» Task to carry out:
Please answer these questions using the trope list.
1. In "Meapless in Seattle," what kind of tape was Linda listening to?
2. In "Druselsteinoween," from whom does Doofenshmirtz inherit the castle?
3. Who tries to be a surrogate son to Doofenshmirtz?

» Source text:
------------------------------------------------------------------------
Taking the Bullet: The robot Candace in "Where's Perry?" does this for the real Candace.
Talking Animal: Candace when she switched bodies with Perry (the Platypus).
The Tape Knew You Would Say That: A variation - in "Meapless in Seattle" Linda was listening to french language learning tape, that described what happen right behind her.
Taxman Takes The Winnings: In season 4, "Druselsteinoween", when Doofenshmirtz inherits a Drusselsteinian castle from his great aunt, he enlists Perry to help him find a large, hidden treasure that his Great Aunt has placed somewhere within the castle. After they find the treasure, in the form of bags of money, various local officials comes to his castle and makes Doofenshmirtz pay a bunch of fees for owning a castle. He gives each of the officials a bag of money which leaves him penniless.
Team Rocket Wins: In the episode "That Sinking Feeling" Dr. Doofinshmirtz manages to get rid of the lighthouse thus draging the boats away allowing him to get a good nights rest. He even gets mad a Perry for losing and kicks him out of his house.
Though, in the Credits Gag, the lighthouse crashes into his building that night, bringing the boats with it, so not a full success.
Tempting Fate: Phineas is the king of this in "Summer Belongs to You!" where even as bad things keep happening, he won't stop talking.
Phineas: We might even arrive in Danville ahead of time! Y'know, barring any unforeseen mishaps. *cue boat falling apart*
Phineas: Looks like a real summer storm! Well, our plan to stand alone in a field with a metal rod is out.
"You can't stop me, Perry the Platypus! You couldn't stop me with a billion Perry the Platypuses!" Cue Doof falling through a skylight, straight into the assembly line making hundreds of Perry the Platypus toys.
"This building is so well-constructed, there is no force on Earth that can move it before your mom gets home!" And then it gets hauled away by the moon...
That Thing Is Not My Son: Subverted, as most of the tropes are. When Doofenshmirtz thinks he's insulted Vanessa by saying he'd rather have a son than a daughter, Norm tries to be a surrogate son. Doofenshmirtz repeated refuses to acknowledge him as such, though.
------------------------------------------------------------------------
» Input data:

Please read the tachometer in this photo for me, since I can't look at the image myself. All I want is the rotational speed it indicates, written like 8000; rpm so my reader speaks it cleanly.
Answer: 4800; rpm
------------------------------------------------------------------------
» Solution for this problem:
1. A French language learning tape.
2. His great aunt.
3. Norm.